If anything, education is a textbook example of an area where we would prefer not to use an open-label approach. We are working with a test population that's highly suggestible and treatments that rely heavily on the subjects' attitude. Under these conditions, telling subjects that they are about to receive a treatment is highly likely to bias the results.

And in the case of charter schools, students aren't just told they are about to receive a treatment; they are often told, in the most dramatic way possible, that they are about to have their lives transformed. Pedagogically, this is a good idea. It helps establish the belief that the student will succeed, a belief that can easily become self-fulfilling. Statistically, though, it greatly muddies the waters.

Watch the first minute of this Sixty Minutes segment. Look at the expressions of the father leaping out of his seat with excitement and the mother and daughter crying with joy. You'd have to be emotionally dead not to empathize with this family's feelings, but you'd also have to be a poor statistician not to wonder if those emotions contributed to student success.



update: I probably should have mentioned that there is reason to suspect that group dynamics may amplify the placebo effect here.

1 comment:

  1. I suspect that this could be handled by making the control population another intervention.
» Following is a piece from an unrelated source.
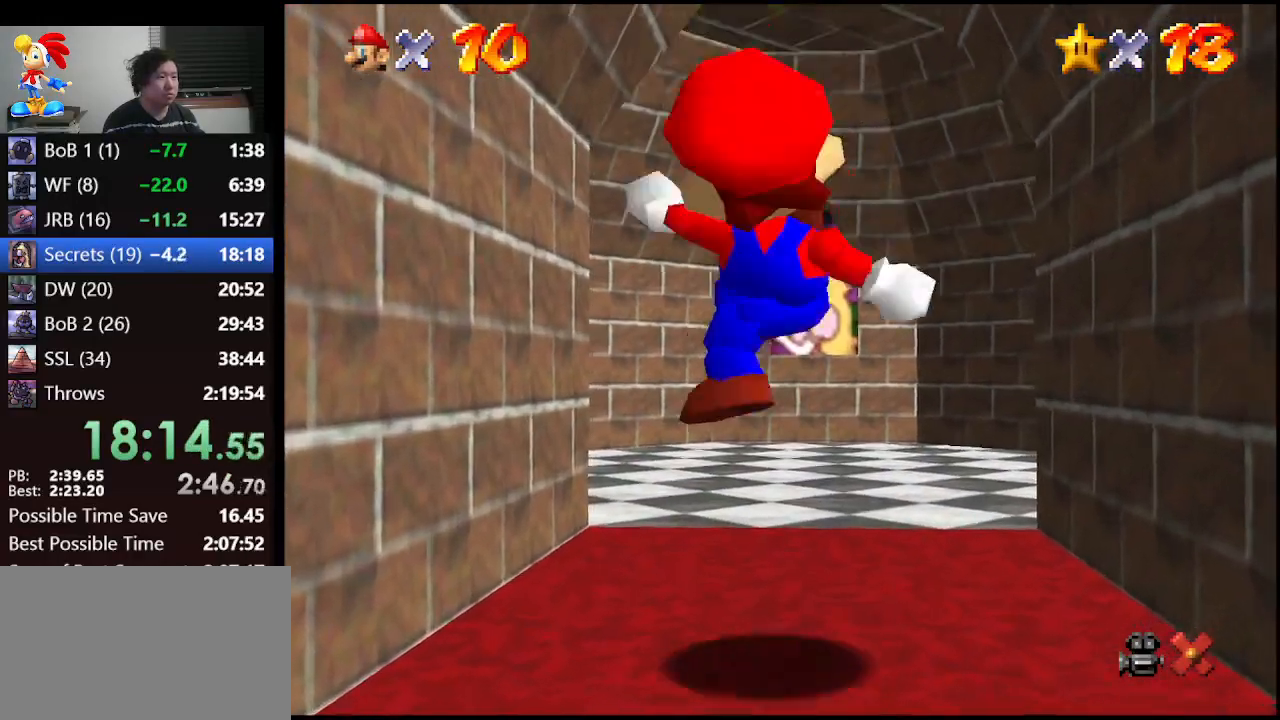
{"buttons": [], "left_stick": "up-right", "events": [[333, "left_stick", "up-right"]]}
    In geenral, the poitn here seems to be that analzying the results of the lottery winners/losers may be possibily misleading. i would add in that loss to follow-up (counselling out, as you call it) would likely be the dominant effect in direct comparisons between schools. Analyzing lottery winners/losers using an "intention to treat" approach woudl remove the issue of differential loss to follow-up but would not account for halo or placebo effects.